The pills are necessary for him to cope with the pain.
Lim owns five gold medals as part of the Singapore relay teams from the 2009 to 2013 SEA Games. He is gunning for a breakthrough this year on home soil, in an individual event.
He will be competing in the 50m freestyle, where he will strive to shock swim sensation and teammate Joseph Schooling, and the 50m breaststroke, and should once again be part of the 4x100m freestyle team who will be going for an eighth successive gold in the event.
Speaking to The New Paper yesterday, the 22-year-old said: "Yes, my dream is to get a gold medal in the individual races, but the other swimmers are really strong, too.
"The timings for first to eighth place in the 50m events can be within a second so everyone is a strong competitor, and it comes down to how you feel on the day."
DIAGNOSED WITH AS
In 2012, Lim lost the vision in his right eye while in National Service. He was sent to the National University Hospital and was diagnosed with AS.
At the time, he had already undergone two surgeries, one for each shoulder, after suffering partial tears in his tendons.
Lim's AS affects his spine and gives him a perpetually stiff and sore back.
"I was actually quite afraid that I'd never be able to swim again," he recalled.
"I kept thinking, 'How am I going to train and race properly'?

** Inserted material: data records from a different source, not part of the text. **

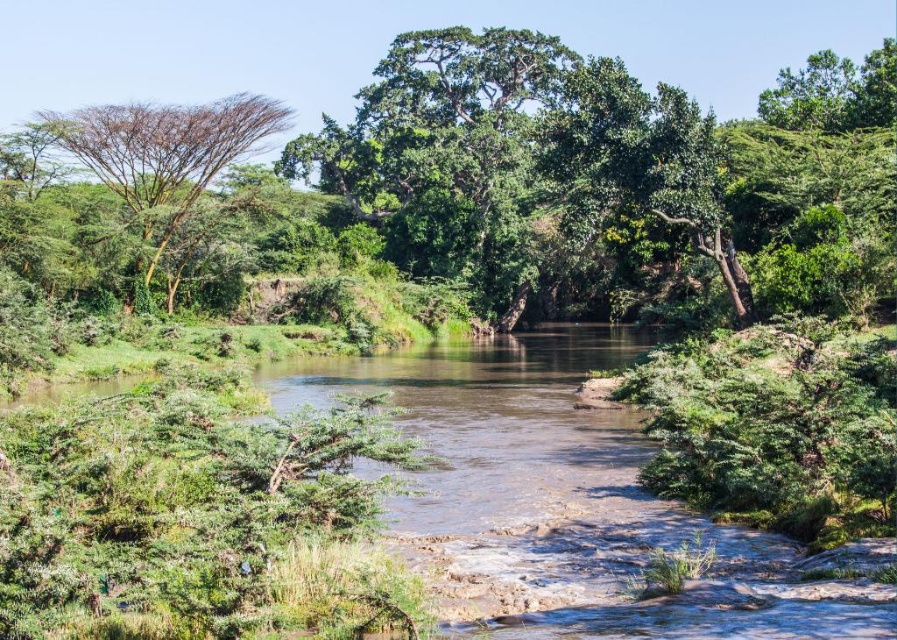
Question: Which point is closer to the camera?

Choices:
 (A) green leafy tree at center
 (B) green leafy tree at left

Answer: (A)

Question: Is green leafy tree at center positioned before green leafy tree at left?

Choices:
 (A) yes
 (B) no

Answer: (A)

Question: Is green leafy tree at center positioned behind green leafy tree at left?

Choices:
 (A) no
 (B) yes

Answer: (A)

Question: Among these points, which one is nearest to the camera?

Choices:
 (A) (155, 243)
 (B) (632, 168)

Answer: (B)

Question: In this image, where is green leafy tree at center located relative to green leafy tree at left?

Choices:
 (A) above
 (B) below

Answer: (A)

"I'd heard horror stories about the condition, that your spine can fuse together, but the doctor told me those were extreme cases and now I've come to live with it."
The Nanyang Technological University student's success in the pool saw him recently appointed a Jabra ambassador.
He listens to hard rock music on his Jabra Sport Pulse before races to motivate himself. He also uses earphones in the gym as they monitor his physical condition while he works out.
Lim is feeling "pretty good" right now.
He clocked a personal best of 23.26sec in the 50m freestyle at the 2014 Commonwealth Games and 28.45sec in the 50m breaststroke at the Singapore National Age Group Championships in March.
Indonesia's Triady Fauzi Sidiq posted a 23.12 when he won the 50 freestyle gold at the 2013 Myanmar Games - Schooling did not take part - while there was no 50m breaststroke two years ago.
Many experts here believe the 2015 Singapore swimming team are the strongest in years and Lim says they can live up to the hype, because of their spirit.
"I'm very confident the swim team will do well. People always think that swimming is an individual sport, but it's actually a team sport.
"When your teammates are behind you, it can really help to push you that extra bit," he said.
The swimming competition will be held at the OCBC Aquatic Centre from June 6 to 11 and the Sports Science and Management undergraduate is desperately hoping his disease doesn't flare up any time soon.
On bad days, plunging off the blocks or performing a simple tumble-turn hurts.
It got so bad at one stage last year that he was bedridden for two days and out of the pool for a month.
"In the morning, I had to call for my mum just to help me sit up. There were quite a few complications," he said.
Lim hopes this year's SEA Games won't be his last.
"It depends on my injuries and if I can continue balancing both my studies and swimming.
"Hopefully, I'll have one more SEA Games in me after this one," he said.